Pope’s personal contacts and his backdoor knowledge of the area’s medical community have helped the priest serve the sick, offer them prayers and supply them with much-needed medicines that are often in short supply. His calm way has made him a welcome caregiver in a place of friction and desperate need. “He was a quiet boy but by no means an introvert,” says Pope’s sister Joyce Riggio. “I have never heard of any mean action that could have been attributed to him. He was always very observant and sensitive, very sensitive to the feelings and needs of anyone with whom he came in contact. He is the kindest person I have ever known.”

In November 2003 the priest, who was 74 at the time, was scooting around on a motorcycle in Dhaka when he crashed his bike. A broken leg, dislocated shoulder and the rehabilitation for those injuries put him in the hospital for four months. He became a recipient of the kind of attention and care he’d been giving to others for decades.
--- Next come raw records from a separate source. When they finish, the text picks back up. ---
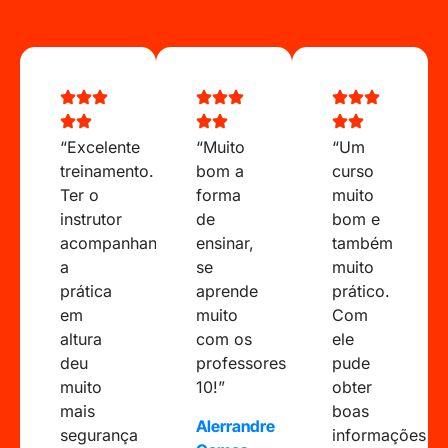
“Excelente
“Muito
“Um
treinamento.
bom a
curso
Ter o
forma
muito
instrutor
de
bom e
acompanhando
ensinar,
também
a
se
muito
prática
aprende
prático.
em
muito
Com
altura
com os
ele
deu
professores
pude
muito
10!”
obter
mais
boas
Alerrandre
segurança
informações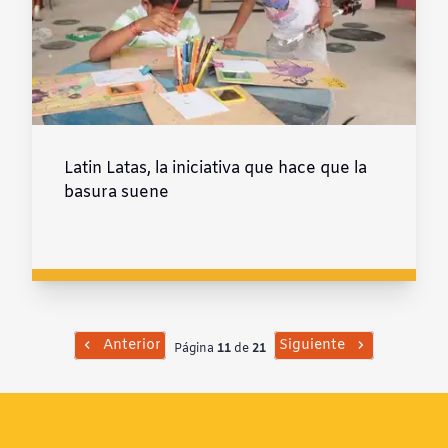
Latin Latas, la iniciativa que hace que la
basura suene
Anterior
Siguiente
Página
11
de
21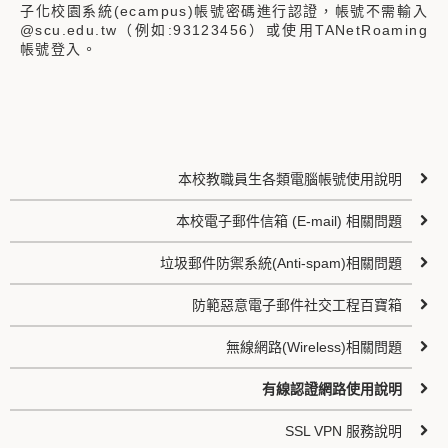
子化校園系統(ecampus)帳號密碼進行認證，帳號不需輸入
@scu.edu.tw（例如:93123456）或使用TANetRoaming
帳號登入。
本校教職員生各類電腦帳號使用說明
本校電子郵件信箱 (E-mail) 相關問題
垃圾郵件防禦系統(Anti-spam)相關問題
防範惡意電子郵件社交工程百寶箱
無線網路(Wireless)相關問題
有線認證網路使用說明
SSL VPN 服務說明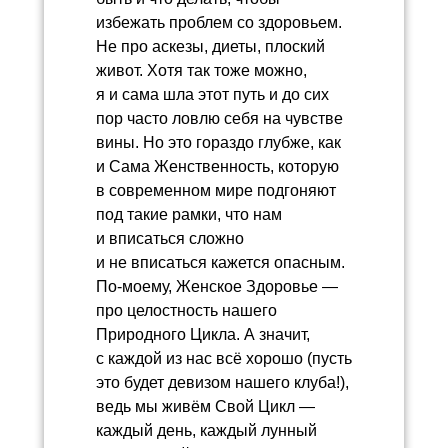
избежать проблем со здоровьем.
Не про аскезы, диеты, плоский
живот. Хотя так тоже можно,
я и сама шла этот путь и до сих
пор часто ловлю себя на чувстве
вины. Но это гораздо глубже, как
и Сама Женственность, которую
в современном мире подгоняют
под такие рамки, что нам
и вписаться сложно
и не вписаться кажется опасным.
По-моему, Женское Здоровье —
про целостность нашего
Природного Цикла. А значит,
с каждой из нас всё хорошо (пусть
это будет девизом нашего клуба!),
ведь мы живём Свой Цикл —
каждый день, каждый лунный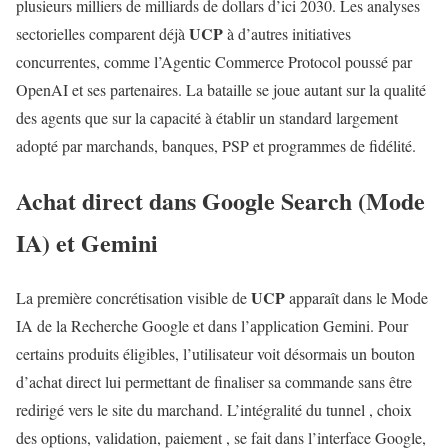
plusieurs milliers de milliards de dollars d’ici 2030. Les analyses
UCP
sectorielles comparent déjà
à d’autres initiatives
concurrentes, comme l’Agentic Commerce Protocol poussé par
OpenAI et ses partenaires. La bataille se joue autant sur la qualité
des agents que sur la capacité à établir un standard largement
adopté par marchands, banques, PSP et programmes de fidélité.
Achat direct dans Google Search (Mode
IA) et Gemini
UCP
La première concrétisation visible de
apparaît dans le Mode
IA de la Recherche Google et dans l’application Gemini. Pour
certains produits éligibles, l’utilisateur voit désormais un bouton
d’achat direct lui permettant de finaliser sa commande sans être
redirigé vers le site du marchand. L’intégralité du tunnel , choix
des options, validation, paiement , se fait dans l’interface Google,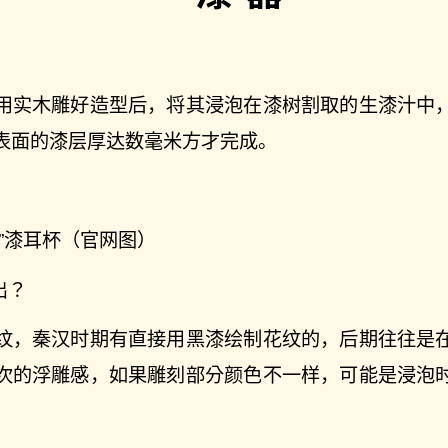
用实木雕好造型后，将其浸泡在漆树割取的生漆汁中
表面的漆层厚达数毫米方才完成。
”漆耳杯（官网图）
出？
纹，秦汉时期有直接用黑漆绘制花纹的，后期往往是
次的浮雕感，如果雕刻部分颜色不一样，可能是浸泡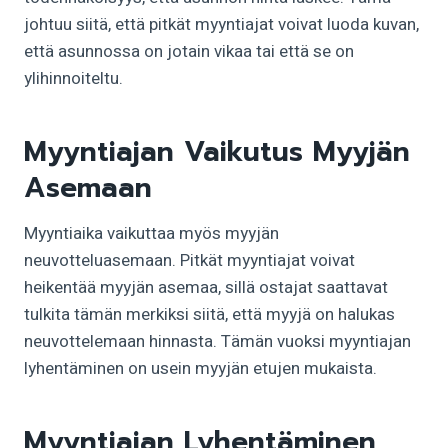
johtuu siitä, että pitkät myyntiajat voivat luoda kuvan,
että asunnossa on jotain vikaa tai että se on
ylihinnoiteltu.
Myyntiajan Vaikutus Myyjän
Asemaan
Myyntiaika vaikuttaa myös myyjän
neuvotteluasemaan. Pitkät myyntiajat voivat
heikentää myyjän asemaa, sillä ostajat saattavat
tulkita tämän merkiksi siitä, että myyjä on halukas
neuvottelemaan hinnasta. Tämän vuoksi myyntiajan
lyhentäminen on usein myyjän etujen mukaista.
Myyntiajan Lyhentäminen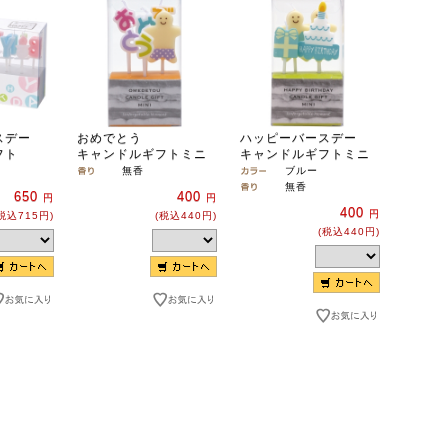
スデー
おめでとう
ハッピーバースデー
フト
キャンドルギフトミニ
キャンドルギフトミニ
無香
ブルー
無香
650
400
円
円
400
円
税込715円)
(税込440円)
(税込440円)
“You may wonder why I became a missionary,” he recently said during a sermon. “Well, at Notre Dame the more I learned about Jesus’ gift of himself, the more I wanted to return his love by sharing it with others in the foreign missions.” George Pope heard the call when he was a college student. Now, 50 years later, he is still answering it.



Henry Mayer, a lifelong friend of Father Pope, lives and writes in Louisville, Kentucky. The photo of Father Pope is from the author.